Foto: Jochen Rolfes

Editorial

Liebe Mitglieder im Deutschen Ärztinnenbund,

vor mehr als 100 Jahren beschlossen einige Ärztinnen und Zahnärztinnen, dass es Zeit sei, sich als Kolleginnen beruflich gezielt zu unterstützen. Am 25. Oktober 1924 gründeten sie den Bund Deutscher Ärztinnen (BDÄ) und legten damit den Grundstein für unser heutiges Netzwerk, den Deutschen Ärztinnenbund.

Ein solches Datum ist immer auch ein Grund, auf die Geschichte zu schauen: Wo kommen wir her und was hat sich verändert? Gerade bei uns in Deutschland ist der Blick zurück auch ein Blick in eine Zeit, die uns heute mit Grauen erfüllt. Waren doch zu viele Kolleginnen entweder Mitläuferinnen des NS-Regimes oder einfach zu still. Gerade heute wissen wir, dass wir laut sein müssen. Weil „Nie wieder“ gerade jetzt so aktuell erscheint, wird sich der Deutsche Ärztinnenbund in seiner Mitgliederversammlung am Tag nach dem Jubiläum mit einer Erklärung zu Freiheit und Demokratie befassen.

Weil die NS-Zeit für die Ärztinnen im BDÄ keine ruhmreiche Zeit war – und auch, weil wegen der durch die Reichsärzteverordnung erzwungenen Auflösung eine zeitliche Lücke klafft –, feiern wir nicht den 100. Geburtstag, sondern wir feiern den 100. Gründungstag unseres Vorgängerverbandes. Sowohl die Gründung 1924 des BDÄ als auch die Neugründung 1950 dann als Deutscher Ärztinnenbund wurden motiviert und unterstützt durch den internationalen Ärztinnenbund „Medical Women’s International Association“ (MWIA), deren Mitglied wir damals waren und heute sind. Die MWIA hat zudem die Brücke geschlagen, weil sie während des NS-Regimes Kolleginnen außerhalb von Deutschland motiviert hat, geflüchtete Ärztinnen aufzunehmen und zu unterstützen.

Seither und seit der Neugründung hat sich für die Ärztinnen und Zahnärztinnen sehr viel verändert.

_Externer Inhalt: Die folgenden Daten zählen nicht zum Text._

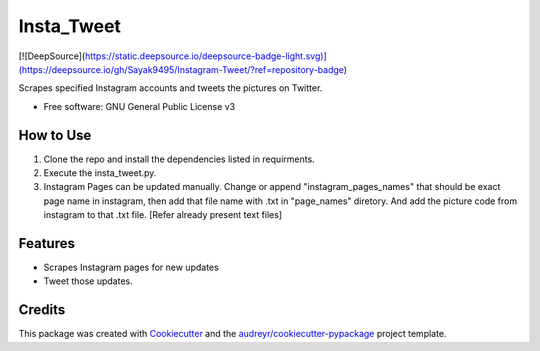 ===========
Insta_Tweet
===========

.. image:: https://img.shields.io/travis/Sayak9495/Instagram-Tweet.svg
        :target: https://travis-ci.org/Sayak9495/Instagram-Tweet

[![DeepSource](https://static.deepsource.io/deepsource-badge-light.svg)](https://deepsource.io/gh/Sayak9495/Instagram-Tweet/?ref=repository-badge)



Scrapes specified Instagram accounts and tweets the pictures on Twitter.


* Free software: GNU General Public License v3

How to Use
--------
1. Clone the repo and install the dependencies listed in requirments.
2. Execute the insta_tweet.py.
3. Instagram Pages can be updated manually. Change or append "instagram_pages_names" that should be exact page name in instagram, then add that file name with .txt in "page_names" diretory. And add the picture code from instagram to that .txt file. [Refer already present text files]



Features
--------

* Scrapes Instagram pages for new updates
* Tweet those updates.

Credits
-------

This package was created with Cookiecutter_ and the `audreyr/cookiecutter-pypackage`_ project template.

.. _Cookiecutter: https://github.com/audreyr/cookiecutter
.. _`audreyr/cookiecutter-pypackage`: https://github.com/audreyr/cookiecutter-pypackage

Um die Zukunft zu gestalten, müssen wir die Vergangenheit kennen und analysieren. Vergangenes vor dem Vergessen zu bewahren – auch dafür sind „100 Jahre“ ein Anlass. Selbst erstaunt war ich beispielsweise über den Weitblick der Vorgängerinnen im Vorstand, die schon 1981 einen Kongress zum Thema Gendermedizin organisiert hatten. Und das inzwischen fast als Slogan eingesetzte „Frauenherzen schlagen anders“ war als Frage formuliert schon 1999 Kongress­thema des DÄB. Inzwischen ist die allgemeine Gesellschaft an der geschlechterdifferenzierten Medizin interessiert.

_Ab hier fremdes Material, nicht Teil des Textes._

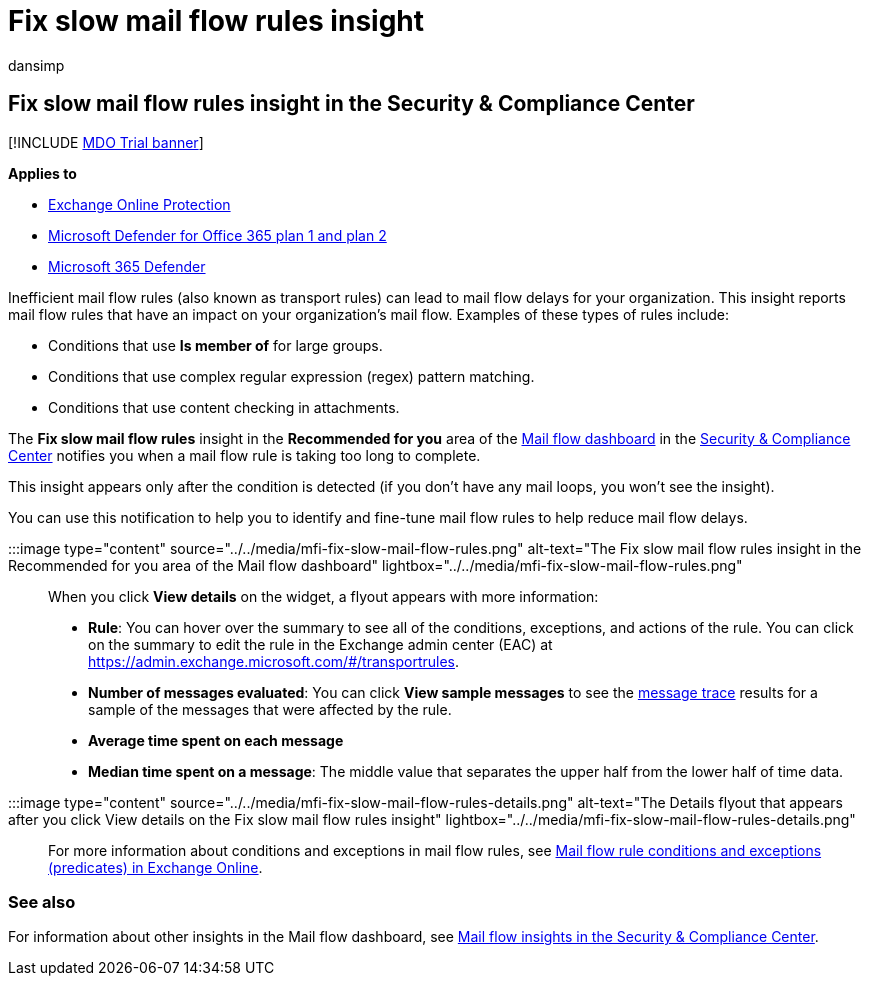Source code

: = Fix slow mail flow rules insight
:audience: ITPro
:author: dansimp
:description: Admins can learn how to use the Fix slow mail flow rules insight in the Security & Compliance Center to identify and fix inefficient or broken mail flow rules (also known as transport rules) in their organization.
:f1.keywords: ["NOCSH"]
:manager: dansimp
:ms.assetid: 37125cdb-715d-42d0-b669-1a8efa140813
:ms.author: dansimp
:ms.collection: M365-security-compliance
:ms.custom: ["seo-marvel-apr2020"]
:ms.date:
:ms.localizationpriority: medium
:ms.service: microsoft-365-security
:ms.subservice: mdo
:ms.topic: conceptual
:search.appverid: met150

== Fix slow mail flow rules insight in the Security & Compliance Center

[!INCLUDE xref:../includes/mdo-trial-banner.adoc[MDO Trial banner]]

*Applies to*

* xref:exchange-online-protection-overview.adoc[Exchange Online Protection]
* xref:defender-for-office-365.adoc[Microsoft Defender for Office 365 plan 1 and plan 2]
* xref:../defender/microsoft-365-defender.adoc[Microsoft 365 Defender]

Inefficient mail flow rules (also known as transport rules) can lead to mail flow delays for your organization.
This insight reports mail flow rules that have an impact on your organization's mail flow.
Examples of these types of rules include:

* Conditions that use *Is member of* for large groups.
* Conditions that use complex regular expression (regex) pattern matching.
* Conditions that use content checking in attachments.

The *Fix slow mail flow rules* insight in the *Recommended for you* area of the xref:mail-flow-insights-v2.adoc[Mail flow dashboard] in the https://protection.office.com[Security & Compliance Center] notifies you when a mail flow rule is taking too long to complete.

This insight appears only after the condition is detected (if you don't have any mail loops, you won't see the insight).

You can use this notification to help you to identify and fine-tune mail flow rules to help reduce mail flow delays.

:::image type="content" source="../../media/mfi-fix-slow-mail-flow-rules.png" alt-text="The Fix slow mail flow rules insight in the Recommended for you area of the Mail flow dashboard" lightbox="../../media/mfi-fix-slow-mail-flow-rules.png":::

When you click *View details* on the widget, a flyout appears with more information:

* *Rule*: You can hover over the summary to see all of the conditions, exceptions, and actions of the rule.
You can click on the summary to edit the rule in the Exchange admin center (EAC) at https://admin.exchange.microsoft.com/#/transportrules.
* *Number of messages evaluated*: You can click *View sample messages* to see the xref:message-trace-scc.adoc[message trace] results for a sample of the messages that were affected by the rule.
* *Average time spent on each message*
* *Median time spent on a message*: The middle value that separates the upper half from the lower half of time data.

:::image type="content" source="../../media/mfi-fix-slow-mail-flow-rules-details.png" alt-text="The Details flyout that appears after you click View details on the Fix slow mail flow rules insight" lightbox="../../media/mfi-fix-slow-mail-flow-rules-details.png":::

For more information about conditions and exceptions in mail flow rules, see link:/Exchange/security-and-compliance/mail-flow-rules/conditions-and-exceptions[Mail flow rule conditions and exceptions (predicates) in Exchange Online].

=== See also

For information about other insights in the Mail flow dashboard, see xref:mail-flow-insights-v2.adoc[Mail flow insights in the Security & Compliance Center].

An dieser Stelle möchte ich unsere Betroffenheit ausdrücken, dass Ute Otten das Jubiläum nicht erleben kann. Sie war schon 1981 im Vorstand und von 1993 bis 1997 Präsidentin, Ehrenpräsidentin und langjährig aktive Unterstützerin des DÄB. Sie verstarb nach langer Krankheit, jedoch bis zu ihrem Ende extrem mit dem DÄB verbunden, am 22. August dieses Jahres.

Viel hat sich verändert. Viel bleibt zu tun. Ärztinnen in Führungspositionen sind immer noch ein Thema des DÄB, auch wenn Ärztinnen in den Stellvertreterpositionen oder in den oberärztlichen Stellen inzwischen gut vertreten sind. Die gläserne Decke darüber muss noch durchstoßen werden. Hierzu ist es notwendig, gesamtgesellschaftliche Konditionen so zu verändern, dass Rollenstereotype endlich aufgelöst werden und Care-Arbeit eine gleichberechtigte Aufgabe von Frauen und Männern wird. Parität in Führungspositionen ist nur möglich, wenn wir auch die Familienarbeiten paritätisch verteilen können.

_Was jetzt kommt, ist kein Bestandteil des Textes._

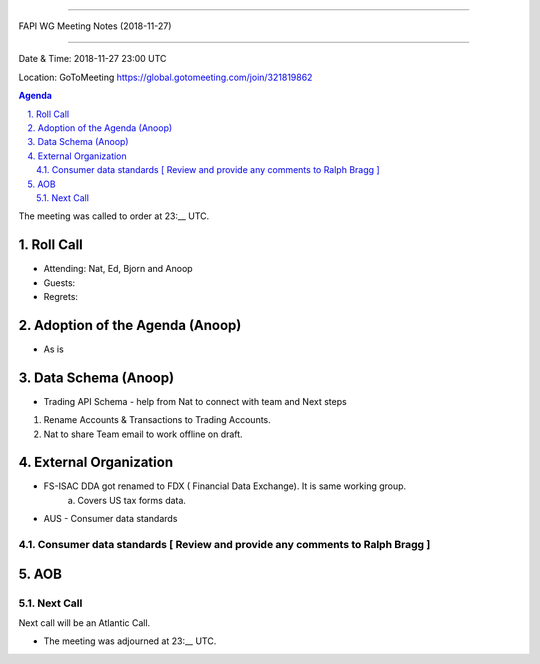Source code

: ===========================================

FAPI WG Meeting Notes (2018-11-27) 

===========================================

Date & Time: 2018-11-27 23:00 UTC

Location: GoToMeeting https://global.gotomeeting.com/join/321819862

.. sectnum:: 
   :suffix: .


.. contents:: Agenda

The meeting was called to order at 23:__ UTC. 

Roll Call
===========
* Attending:  Nat, Ed, Bjorn and Anoop
* Guests: 
* Regrets: 

Adoption of the Agenda (Anoop)
==================================
*  As is

Data Schema (Anoop)
======================
*  Trading API Schema - help from Nat to connect with team and Next steps
1.	Rename Accounts & Transactions to Trading Accounts. 
2.	Nat to share Team email to work offline on draft.

External Organization
========================
*  FS-ISAC DDA got renamed to FDX ( Financial Data Exchange). It is same working group. 
       a. Covers US tax forms data.

* AUS - Consumer data standards 
Consumer data standards [ Review and provide any comments to Ralph Bragg ]
------------


AOB
===========

Next Call
-----------------------
Next call will be an Atlantic Call. 

* The meeting was adjourned at 23:__ UTC.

Mit Stolz auf alle Ärztinnen, die über die vergangenen 100 Jahre den Verband lebendig gehalten und die dafür gesorgt haben, dass all die wichtigen Themen für Ärztinnen und Patientinnen auch als wichtig wahrgenommen werden und wurden, schaue ich mit großer Dankbarkeit zurück. Dankbar bin ich in der Gegenwart auch für die vielen aktiven Ärztinnen, die den DÄB tragen und ausmachen, und für die wunderbare Teamarbeit im Vorstand, und ich freue mich, dass ich zu diesem Zeitpunkt den DÄB als Präsidentin begleiten darf.